While Benjamin Franklin meant this quote as an example of how ignoring the little things can lead to failure in the bigger picture, most of us have taken this to illustrate the vital importance of healthy hooves to the soundness and performance of the horse. Hoof quality is affected by several factors including genetics, environment and nutrition. Some horses inherit weak hooves, and that can’t be changed. But proper care and nutrition can help a horse develop and maintain the best hooves genetically possible. On the other hand, a horse may have the genes for great hooves, but improper care and inadequate nutrition can lead to hoof problems for that horse.
Do nutrients affect hoof growth and quality?
There are several nutrients that can influence hoof growth and quality, but there is very little evidence to suggest that the addition of extra nutrients to an already-balanced diet will promote hoof growth in the normal horse. However, energy or calorie content of the diet can have an impact on hoof growth.
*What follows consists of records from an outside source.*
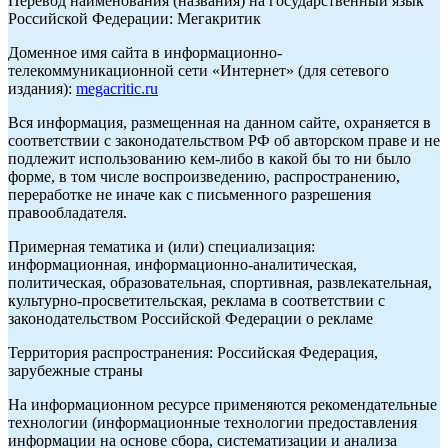
Перевод наименования (названия) на государственный язык
Российской Федерации: Мегакритик
Доменное имя сайта в информационно-
телекоммуникационной сети «Интернет» (для сетевого
издания):
megacritic.ru
Вся информация, размещенная на данном сайте, охраняется в
соответствии с законодательством РФ об авторском праве и не
подлежит использованию кем-либо в какой бы то ни было
форме, в том числе воспроизведению, распространению,
переработке не иначе как с письменного разрешения
правообладателя.
Примерная тематика и (или) специализация:
информационная, информационно-аналитическая,
политическая, образовательная, спортивная, развлекательная,
культурно-просветительская, реклама в соответствии с
законодательством Российской Федерации о рекламе
Территория распространения: Российская Федерация,
зарубежные страны
На информационном ресурсе применяются рекомендательные
технологии (информационные технологии предоставления
информации на основе сбора, систематизации и анализа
Research has shown that feeding young, growing horses a lower-calorie diet that led to reduced weight gain also resulted in slower hoof growth. Protein deficiency can have the same effect as energy deficiency since hoof structure is primarily keratin, a protein. The hoof growth of weanlings fed 10 percent protein was only two thirds that of weanlings fed 14.5 percent protein (Comben, Clark and Sutherland, 1984).
Proteins are made up of different amino acids, and the amino acid concentration within the horn of good-quality hooves has been shown to be different from that of poor-quality hooves. However, a study from Geyer and Schulze in 1994 failed to show an effect of specific amino acid supplementation on the growth of hooves. While the essential amino acid methionine is thought to be important for hoof quality, if fed in excess it is thought to cause a depletion of iron, copper and zinc, which may be associated with crumbling horn and white line disease. Fats are needed by the hoof to create a permeability barrier that assists in cell-to-cell adhesion, helping prevent bacteria and fungi from penetrating the horn. Diets containing adequate levels of fat can, therefore, be beneficial to the hoof.
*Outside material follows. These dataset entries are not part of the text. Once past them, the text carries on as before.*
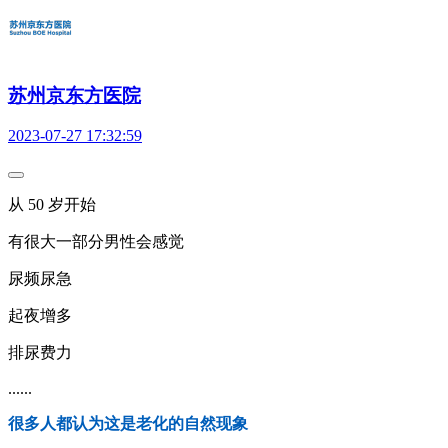
苏州京东方医院
2023-07-27 17:32:59
从 50 岁开始
有很大一部分男性会感觉
尿频尿急
起夜增多
排尿费力
......
很多人都认为这是老化的自然现象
Mineral balance influences hoof growth and quality
A proper balance of minerals is also important to hoof growth and quality. For example, a study by Harrington, Walsh and White in 1973 showed zinc to be important in the normal keratinization of the hoof. Horses with insufficient hoof horn strength had less zinc in the hoof horn and plasma than did horses with no hoof horn damage.
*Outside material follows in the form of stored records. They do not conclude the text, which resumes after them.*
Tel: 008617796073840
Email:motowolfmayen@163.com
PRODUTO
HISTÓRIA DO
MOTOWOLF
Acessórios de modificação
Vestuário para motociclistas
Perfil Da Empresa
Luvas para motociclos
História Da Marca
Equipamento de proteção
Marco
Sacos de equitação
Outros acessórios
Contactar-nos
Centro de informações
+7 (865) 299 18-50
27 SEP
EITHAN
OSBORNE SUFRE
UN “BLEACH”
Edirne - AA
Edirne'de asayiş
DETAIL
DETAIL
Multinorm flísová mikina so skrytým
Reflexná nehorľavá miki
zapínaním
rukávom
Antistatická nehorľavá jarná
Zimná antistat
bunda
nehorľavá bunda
Calcium and phosphorus, and the ratio of one to the other, also has an impact on hoof development. Calcium is needed for cell-to-cell attachment in the hoof horn. Calcium is also important in the metabolism of the intercellular lipids. Excess phosphorus can block the absorption of calcium from the small intestine, which ultimately can cause weak and abnormal bones and affect cell-to-cell attachment.
Selenium is important as an antioxidant for the protection of cellular membranes. However, excess selenium in the diet can lead to substitution of sulfur in the keratin fibers with selenium, resulting in poor structural integrity. Chronic selenium toxicity can result in hair loss, coronitis and bleeding of the coronary band as well as sloughing of the hoof and even laminitis.
The effect of biotin on hoof growth
The most-investigated vitamin related to hoof growth is biotin, a water-soluble vitamin that is manufactured by microbes in the digestive system. Controlled studies have reported varying results on the effect of biotin supplementation on hoof growth and quality. Some studies, such as one conducted by Schryver and Hintz in 1983, found biotin supplementation to help some horses grow better hooves, other studies found no advantage, and one study reported a reduced growth rate with biotin supplementation. The level of supplementation was 10 to 30 mg. of biotin per day over a nine- to 38-month period, and improvement was observed in some but not all of the horses.
With horses that have poor hoof quality despite good environment and balanced nutrition, there may be some benefit from a therapeutic dose of biotin supplementation. But for the majority of horses, a diet with naturally occurring biotin, a good amino acid and fatty acid balance, and proper vitamin and mineral fortification will support excellent hoof growth rates and quality of growth.
There are several nutrients that can exert a direct influence on the growth rate and integrity of the hoof. It is the balance of these nutrients with each other that is most important in the growth of a normal hoof.